Não! Não adianta as mães contratarem babás. Nem adianta a Gelol querer dizer que “não basta ser pai, tem de participar”, porque a sociedade nossa não é movida familiarmente pelo macho e, sim, pela fêmea. A mãe é trazida para dentro de casa, amarrada com bola de ferro aos filhos, infantilizada pela brincadeira das crianças, separada de sua vida sexual e, então, ou se transforma em bola de puro amor ou deve ser jogada no poço do desprezo. É claro que as mulheres, diante disso, entram em depressão.

A raiva das mulheres contras os que denunciam a ditadura do amor é tamanha que não espante o leitor inteligente quando ler os comentários a este texto, de mulheres gritando contra mim: “eu sou feliz por brincar com meus filhos, sou feliz, sou feliz, sou feliz”. Vão esgoelar – duvidam? Outras dirão que não sei de nada, e que elas arrumam tempo para não só cuidar dos filhos como também brincar com eles. Outras falarão do quanto é importante não só para os filhos, mas também para os adultos, aprenderem a brincar com seus próprios filhos – aliás, já há profissionais da psicologia dizendo isso por aí. O romantismo disseminado pelo filósofo que Nietzsche chamava de “a tarântula moral”, Rousseau, sempre teve algo de malévolo, ditatorial e, enfim, como todos sabem, conservador.

É claro que do ponto de vista dos sociólogos, o mundo nunca tem problema. Entendendo pouco dos componentes subjetivos da vida, uns vão dizer que a questão se resolve com creches, através de uma política social democrata, outros vão dizer que o socialismo, criando uma nova sociedade, também disporá dos meios de fazer a criança brincar na escola. Ou seja, que se arrumem mães em algum lugar! O que não pode parar é a ditadura do amor.

Mas nós filósofos, que não temos como solucionar os problemas com tanta facilidade assim, iremos desconfiar de que essas medidas não trarão senão a libertação da mulher para que ela entre em outra prisão do amor – talvez a mesma!
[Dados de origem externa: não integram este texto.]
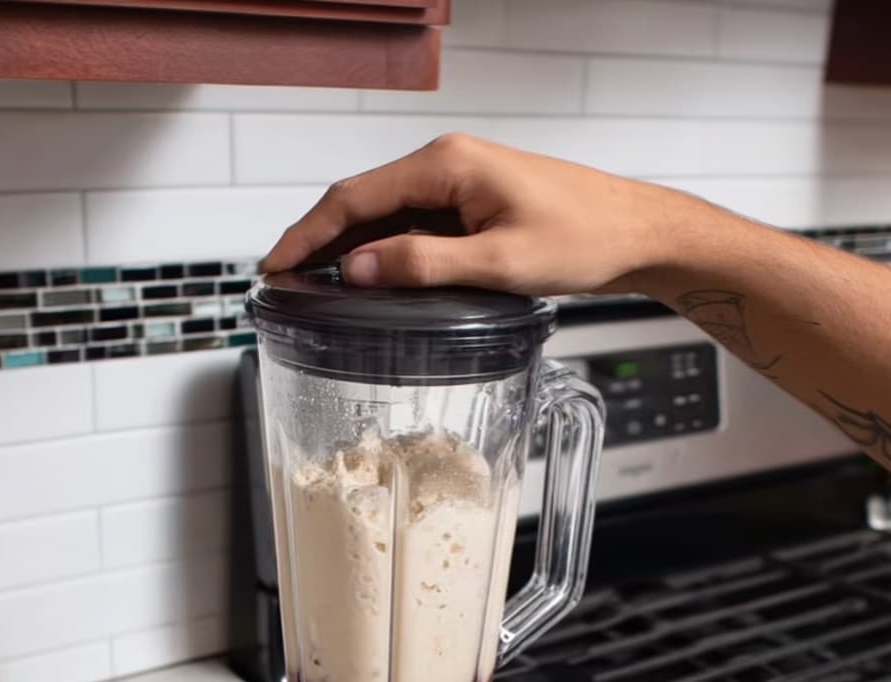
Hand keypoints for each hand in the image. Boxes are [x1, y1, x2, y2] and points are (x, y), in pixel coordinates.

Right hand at [259, 133, 693, 295]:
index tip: (276, 266)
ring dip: (349, 249)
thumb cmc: (584, 238)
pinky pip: (412, 225)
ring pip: (385, 216)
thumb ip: (425, 265)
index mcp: (446, 165)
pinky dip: (383, 251)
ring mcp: (458, 184)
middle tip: (283, 281)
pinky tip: (370, 279)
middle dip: (318, 242)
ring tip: (313, 286)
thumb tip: (360, 270)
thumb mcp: (499, 262)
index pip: (354, 198)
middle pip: (362, 202)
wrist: (635, 233)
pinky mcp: (470, 204)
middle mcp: (446, 165)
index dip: (309, 234)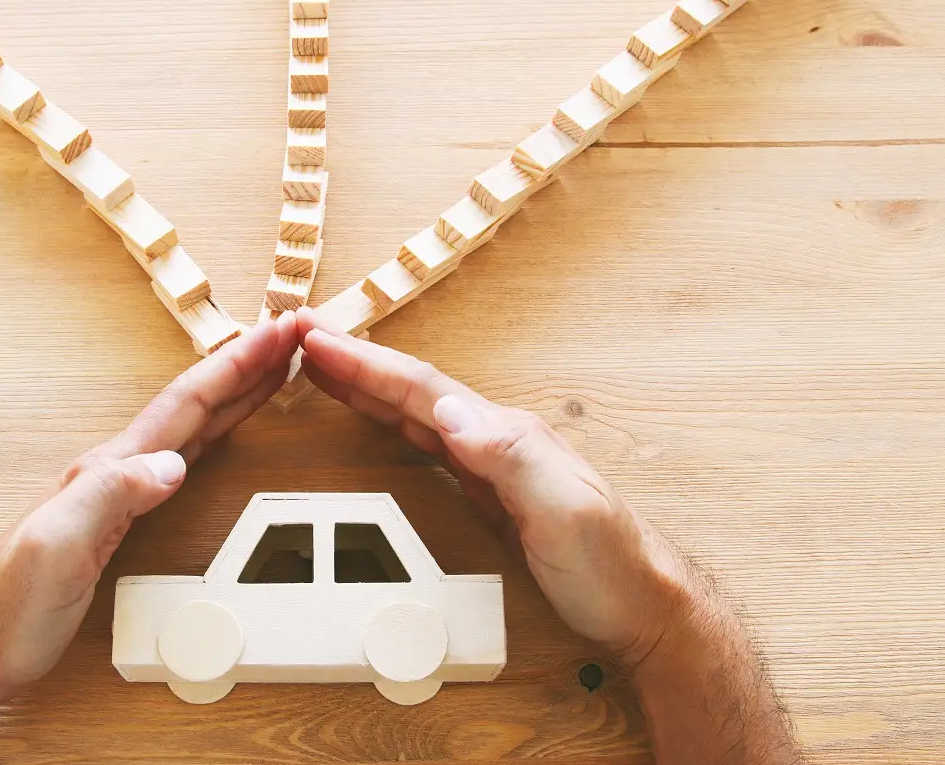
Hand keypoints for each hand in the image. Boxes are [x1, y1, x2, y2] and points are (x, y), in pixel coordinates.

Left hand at [0, 312, 298, 704]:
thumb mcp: (57, 545)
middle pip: (194, 406)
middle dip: (244, 368)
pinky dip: (214, 437)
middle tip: (289, 337)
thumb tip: (173, 463)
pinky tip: (225, 433)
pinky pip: (184, 461)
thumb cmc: (11, 603)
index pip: (185, 405)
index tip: (274, 335)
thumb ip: (110, 496)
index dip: (234, 368)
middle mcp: (117, 470)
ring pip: (192, 429)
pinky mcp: (123, 520)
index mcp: (109, 469)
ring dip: (235, 396)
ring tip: (272, 371)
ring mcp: (120, 493)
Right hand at [294, 308, 692, 666]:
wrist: (646, 611)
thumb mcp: (566, 510)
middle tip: (302, 336)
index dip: (366, 365)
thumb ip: (510, 456)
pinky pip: (424, 445)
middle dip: (356, 362)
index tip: (316, 340)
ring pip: (415, 413)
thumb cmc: (612, 566)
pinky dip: (390, 423)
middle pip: (412, 391)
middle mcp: (496, 440)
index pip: (423, 390)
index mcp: (506, 435)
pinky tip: (377, 420)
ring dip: (367, 387)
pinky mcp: (488, 494)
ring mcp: (492, 465)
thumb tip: (448, 410)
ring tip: (322, 366)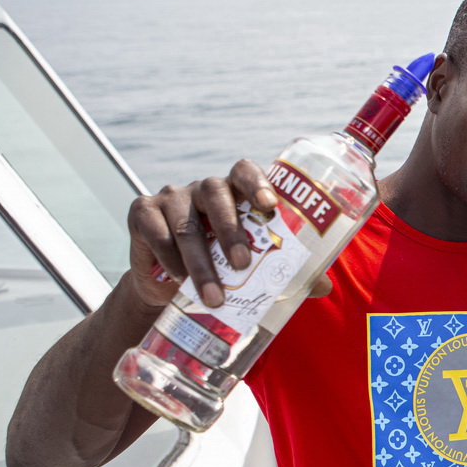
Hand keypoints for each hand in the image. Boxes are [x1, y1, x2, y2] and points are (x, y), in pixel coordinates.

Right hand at [126, 160, 331, 308]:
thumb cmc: (219, 267)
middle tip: (242, 263)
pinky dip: (169, 260)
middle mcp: (203, 189)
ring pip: (186, 222)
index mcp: (235, 192)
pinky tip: (179, 281)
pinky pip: (156, 233)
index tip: (270, 206)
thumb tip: (323, 288)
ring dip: (201, 261)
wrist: (167, 286)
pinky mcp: (142, 212)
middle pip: (216, 194)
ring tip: (213, 295)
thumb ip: (284, 270)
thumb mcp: (250, 266)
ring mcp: (171, 197)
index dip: (257, 183)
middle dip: (230, 229)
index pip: (244, 171)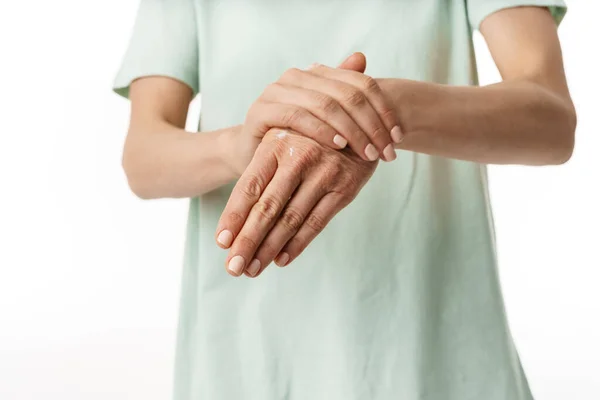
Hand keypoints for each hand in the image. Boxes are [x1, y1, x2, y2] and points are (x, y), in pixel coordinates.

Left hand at [215, 127, 377, 276]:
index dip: (234, 216)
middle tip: (233, 267)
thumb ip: (262, 174)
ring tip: (252, 270)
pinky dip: (297, 244)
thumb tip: (235, 223)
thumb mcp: (282, 142)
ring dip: (269, 249)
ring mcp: (323, 174)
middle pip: (267, 208)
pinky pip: (317, 222)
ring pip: (291, 219)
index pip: (249, 187)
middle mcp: (298, 158)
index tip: (221, 242)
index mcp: (275, 146)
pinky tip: (281, 260)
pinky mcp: (344, 188)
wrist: (358, 123)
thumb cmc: (307, 138)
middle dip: (247, 241)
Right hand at [228, 52, 402, 174]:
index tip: (398, 138)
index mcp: (316, 74)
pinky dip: (321, 130)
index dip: (383, 110)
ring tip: (368, 153)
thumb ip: (344, 93)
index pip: (360, 83)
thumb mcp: (326, 122)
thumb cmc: (294, 141)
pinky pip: (297, 116)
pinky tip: (339, 146)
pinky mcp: (261, 110)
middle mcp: (295, 77)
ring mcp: (276, 92)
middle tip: (386, 152)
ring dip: (352, 130)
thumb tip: (362, 58)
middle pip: (346, 94)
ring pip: (325, 104)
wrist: (254, 159)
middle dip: (371, 125)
A ditadura do amor é a mais perversa invenção nossa, o que começou a partir do momento em que começamos a criar a possibilidade de reservar a mulher livre para o sexo – que acabamos nem fazendo direito –, prendendo as restantes a uma forma de amor que é o da relação com o mundo infantil.

Essa ditadura do amor foi uma invenção nossa, de homens e mulheres, mas não tem trazido felicidade real para nenhum de nós, embora suas verdades sejam mostradas como verdades para todo o sempre, certezas tão certas que… banais.